(Saved entries)
::::::::::
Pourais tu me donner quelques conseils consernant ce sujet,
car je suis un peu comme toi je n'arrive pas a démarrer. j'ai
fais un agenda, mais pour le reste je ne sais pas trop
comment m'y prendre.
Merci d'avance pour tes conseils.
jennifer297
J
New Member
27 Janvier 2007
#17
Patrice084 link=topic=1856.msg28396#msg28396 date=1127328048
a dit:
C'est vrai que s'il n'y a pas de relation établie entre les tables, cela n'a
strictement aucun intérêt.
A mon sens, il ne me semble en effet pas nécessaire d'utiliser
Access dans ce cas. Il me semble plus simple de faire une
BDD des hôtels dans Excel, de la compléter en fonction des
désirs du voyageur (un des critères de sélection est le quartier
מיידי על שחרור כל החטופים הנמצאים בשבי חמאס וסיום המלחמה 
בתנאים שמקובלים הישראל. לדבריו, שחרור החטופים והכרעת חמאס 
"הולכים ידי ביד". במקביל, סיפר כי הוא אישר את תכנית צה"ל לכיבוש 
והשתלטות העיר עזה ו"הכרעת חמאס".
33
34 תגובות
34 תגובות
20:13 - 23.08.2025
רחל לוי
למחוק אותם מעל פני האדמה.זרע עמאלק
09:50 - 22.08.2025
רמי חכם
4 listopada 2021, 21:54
::::::::::
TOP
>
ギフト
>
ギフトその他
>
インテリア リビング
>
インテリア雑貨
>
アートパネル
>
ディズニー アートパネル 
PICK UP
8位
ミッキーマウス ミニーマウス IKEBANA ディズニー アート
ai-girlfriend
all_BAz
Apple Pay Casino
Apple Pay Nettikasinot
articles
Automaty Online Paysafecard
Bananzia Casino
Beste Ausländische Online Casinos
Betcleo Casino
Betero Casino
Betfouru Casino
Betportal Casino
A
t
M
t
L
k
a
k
::::::::::
_PROBLEM STATEMENT_:
Write down again, exactly as given, only the lines above that fall from the line with "Pourais tu me" to the line with "A mon sens, il", inclusive.

_TASK RESULT_:
Pourais tu me donner quelques conseils consernant ce sujet,
car je suis un peu comme toi je n'arrive pas a démarrer. j'ai
fais un agenda, mais pour le reste je ne sais pas trop
comment m'y prendre.
Merci d'avance pour tes conseils.
jennifer297
J
New Member
27 Janvier 2007
#17
Patrice084 link=topic=1856.msg28396#msg28396 date=1127328048
a dit:
C'est vrai que s'il n'y a pas de relation établie entre les tables, cela n'a
strictement aucun intérêt.
A mon sens, il ne me semble en effet pas nécessaire d'utiliser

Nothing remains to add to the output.